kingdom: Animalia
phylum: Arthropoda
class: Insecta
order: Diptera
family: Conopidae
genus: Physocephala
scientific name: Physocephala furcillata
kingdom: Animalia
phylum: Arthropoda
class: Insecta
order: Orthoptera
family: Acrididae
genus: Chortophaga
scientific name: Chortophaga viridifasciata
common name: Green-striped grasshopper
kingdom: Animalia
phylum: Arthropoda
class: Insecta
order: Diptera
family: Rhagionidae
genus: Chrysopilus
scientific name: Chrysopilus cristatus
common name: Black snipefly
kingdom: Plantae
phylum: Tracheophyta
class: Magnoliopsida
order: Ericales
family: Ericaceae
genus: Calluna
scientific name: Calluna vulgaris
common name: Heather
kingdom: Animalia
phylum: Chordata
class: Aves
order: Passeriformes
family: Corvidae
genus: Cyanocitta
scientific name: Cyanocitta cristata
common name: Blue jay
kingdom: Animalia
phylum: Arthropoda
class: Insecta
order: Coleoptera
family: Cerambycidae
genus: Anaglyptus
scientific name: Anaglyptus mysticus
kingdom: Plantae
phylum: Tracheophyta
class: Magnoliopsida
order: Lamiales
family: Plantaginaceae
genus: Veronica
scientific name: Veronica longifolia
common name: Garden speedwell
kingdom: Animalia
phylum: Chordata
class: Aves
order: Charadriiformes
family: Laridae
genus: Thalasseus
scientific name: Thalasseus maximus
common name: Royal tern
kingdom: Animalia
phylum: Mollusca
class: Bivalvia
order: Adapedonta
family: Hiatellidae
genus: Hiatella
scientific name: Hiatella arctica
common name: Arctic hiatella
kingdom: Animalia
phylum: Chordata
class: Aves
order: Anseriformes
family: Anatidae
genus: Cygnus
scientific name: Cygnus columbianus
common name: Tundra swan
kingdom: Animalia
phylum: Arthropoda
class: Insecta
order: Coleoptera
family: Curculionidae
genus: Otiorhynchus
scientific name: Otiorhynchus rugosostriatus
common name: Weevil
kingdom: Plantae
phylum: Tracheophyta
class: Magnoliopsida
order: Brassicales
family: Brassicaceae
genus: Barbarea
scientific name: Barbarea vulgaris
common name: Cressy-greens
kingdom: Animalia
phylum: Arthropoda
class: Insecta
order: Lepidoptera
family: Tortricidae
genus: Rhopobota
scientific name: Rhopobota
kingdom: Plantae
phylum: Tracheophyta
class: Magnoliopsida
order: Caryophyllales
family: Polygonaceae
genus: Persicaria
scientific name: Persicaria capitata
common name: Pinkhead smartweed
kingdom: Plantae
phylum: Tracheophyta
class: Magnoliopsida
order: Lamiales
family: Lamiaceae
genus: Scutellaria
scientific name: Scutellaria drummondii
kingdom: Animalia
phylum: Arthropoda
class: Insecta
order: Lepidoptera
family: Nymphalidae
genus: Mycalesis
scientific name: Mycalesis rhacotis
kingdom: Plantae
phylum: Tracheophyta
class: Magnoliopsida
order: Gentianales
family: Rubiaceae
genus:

_The problem_
Reproduce every line of the rows above word for word, in the same order.

_Task output_
kingdom: Animalia
phylum: Arthropoda
class: Insecta
order: Diptera
family: Conopidae
genus: Physocephala
scientific name: Physocephala furcillata
kingdom: Animalia
phylum: Arthropoda
class: Insecta
order: Orthoptera
family: Acrididae
genus: Chortophaga
scientific name: Chortophaga viridifasciata
common name: Green-striped grasshopper
kingdom: Animalia
phylum: Arthropoda
class: Insecta
order: Diptera
family: Rhagionidae
genus: Chrysopilus
scientific name: Chrysopilus cristatus
common name: Black snipefly
kingdom: Plantae
phylum: Tracheophyta
class: Magnoliopsida
order: Ericales
family: Ericaceae
genus: Calluna
scientific name: Calluna vulgaris
common name: Heather
kingdom: Animalia
phylum: Chordata
class: Aves
order: Passeriformes
family: Corvidae
genus: Cyanocitta
scientific name: Cyanocitta cristata
common name: Blue jay
kingdom: Animalia
phylum: Arthropoda
class: Insecta
order: Coleoptera
family: Cerambycidae
genus: Anaglyptus
scientific name: Anaglyptus mysticus
kingdom: Plantae
phylum: Tracheophyta
class: Magnoliopsida
order: Lamiales
family: Plantaginaceae
genus: Veronica
scientific name: Veronica longifolia
common name: Garden speedwell
kingdom: Animalia
phylum: Chordata
class: Aves
order: Charadriiformes
family: Laridae
genus: Thalasseus
scientific name: Thalasseus maximus
common name: Royal tern
kingdom: Animalia
phylum: Mollusca
class: Bivalvia
order: Adapedonta
family: Hiatellidae
genus: Hiatella
scientific name: Hiatella arctica
common name: Arctic hiatella
kingdom: Animalia
phylum: Chordata
class: Aves
order: Anseriformes
family: Anatidae
genus: Cygnus
scientific name: Cygnus columbianus
common name: Tundra swan
kingdom: Animalia
phylum: Arthropoda
class: Insecta
order: Coleoptera
family: Curculionidae
genus: Otiorhynchus
scientific name: Otiorhynchus rugosostriatus
common name: Weevil
kingdom: Plantae
phylum: Tracheophyta
class: Magnoliopsida
order: Brassicales
family: Brassicaceae
genus: Barbarea
scientific name: Barbarea vulgaris
common name: Cressy-greens
kingdom: Animalia
phylum: Arthropoda
class: Insecta
order: Lepidoptera
family: Tortricidae
genus: Rhopobota
scientific name: Rhopobota
kingdom: Plantae
phylum: Tracheophyta
class: Magnoliopsida
order: Caryophyllales
family: Polygonaceae
genus: Persicaria
scientific name: Persicaria capitata
common name: Pinkhead smartweed
kingdom: Plantae
phylum: Tracheophyta
class: Magnoliopsida
order: Lamiales
family: Lamiaceae
genus: Scutellaria
scientific name: Scutellaria drummondii
kingdom: Animalia
phylum: Arthropoda
class: Insecta
order: Lepidoptera
family: Nymphalidae
genus: Mycalesis
scientific name: Mycalesis rhacotis
kingdom: Plantae
phylum: Tracheophyta
class: Magnoliopsida
order: Gentianales
family: Rubiaceae
genus:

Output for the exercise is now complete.